Desde algún lugar cayó una paloma. Luchaba contra el viento pero apenas
se movía. Manuela se fue detrás de ella abandonándonos al chaparrón que
había adquirido su mayor intensidad. El anciano parecía una estatua bajo
el diluvio. Sentado sobre el banco, la espalda recta, las rodillas
juntas, las manos sobre los muslos. No lograba identificar ninguna señal
en su cara que me permitiera saber si el nombre de Adela le resultaba
familiar. Parecía no tener gestos ni expresión.
Me senté a su lado chorreando agua por todos lados. Le pasé mi brazo
sobre sus hombros. Apoyé una mano sobre su rodilla. –Pedro, soy el
médico que atiende a Adela. Conozco la historia de Diego, su hijo. Ella
me la contó.
La rodilla comenzó con un temblor que al principio no era visible
pero que podía sentir en la palma de mi mano. El movimiento fue
calentándose. Se hizo más frecuente y más amplio. El cuerpo concentró su
energía en una actitud que anticipaba que se pondría de pie. Despacio,
armando cada secuencia como si fuese independiente de la siguiente se
enderezó hasta pararse. Yo también lo hice. Se había formado un charco
enorme sobre el que estábamos parados. Supe que era Pedro. Abrió la boca
que se le llenó de agua de inmediato. Dijo –“Diego, Diego…”
Escupiendo gotitas al aire. Se tapó la cara con las dos manos y lloró.

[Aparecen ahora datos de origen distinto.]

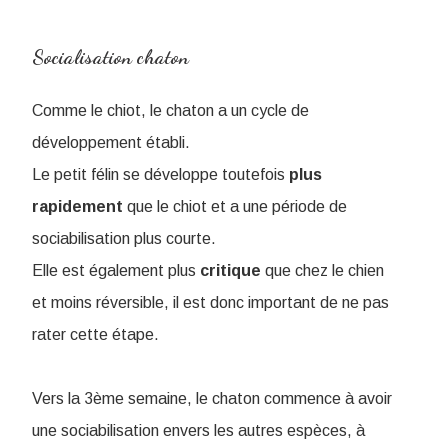
Socialisation chaton
Comme le chiot, le chaton a un cycle de
développement établi.
Le petit félin se développe toutefois
plus
rapidement
que le chiot et a une période de
sociabilisation plus courte.
Elle est également plus
critique
que chez le chien
et moins réversible, il est donc important de ne pas
rater cette étape.
Vers la 3ème semaine, le chaton commence à avoir
une sociabilisation envers les autres espèces, à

El paquete que sostenía cayó sobre un lago de barro chirle. Al abrirse
se desparramó un camisón blanco con pequeñas flores rosadas y una toalla
azul con los bordes desflecados. No podía verle los ojos pero sentí que
lloraba con el cuerpo pese a la rigidez de sus movimientos. Nos iluminó
el destello de un rayo y por un instante se hizo de día. El trueno
llegó demorado. Lento, como los movimientos de Pedro al ponerse de pié.

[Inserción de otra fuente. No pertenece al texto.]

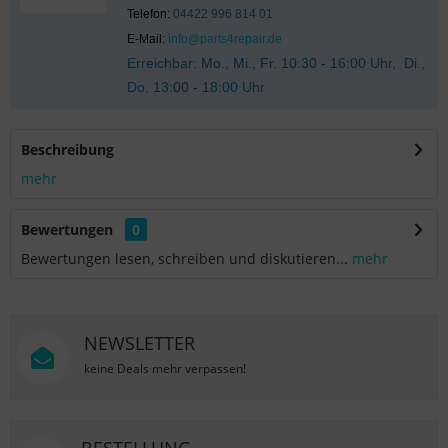
Telefon:
04422 996 814 01
E-Mail:
info@parts4repair.de
Erreichbar: Mo., Mi., Fr. 10:30 - 16:00 Uhr, Di.,
Do. 13:00 - 18:00 Uhr
Beschreibung
mehr
Bewertungen
0
Bewertungen lesen, schreiben und diskutieren...
mehr
NEWSLETTER
keine Deals mehr verpassen!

Manuela volvió con la paloma apretada entre las manos. Lo abracé y lo
besé en la frente. –Llore Pedro, llore. Le dije sin habérmelo propuesto. Él también me abrazó. –Pedro, no se asuste, Adela está muy bien. Dio una especie de saltitos que no lograban moverlo pero que yo podía percibir en la tensión que le recorría las piernas. –No va a pasarle nada malo. En un par de días volverán los dos a casa.
Apoyó su cabeza en mi hombro. Los dos emitíamos un vapor que se
dispersaba a pocos centímetros de nuestros cuerpos. Sin dejar de llorar
dijo Diego, muchas veces. Repitió ese nombre como una plegaria.
Miró hacia el cielo que se desplomaba sobre nosotros. Juntó fuerzas
hasta que una voz áspera y furiosa le salió desde la boca. Gritó. Como
un animal salvaje protegido por el estruendo de la noche.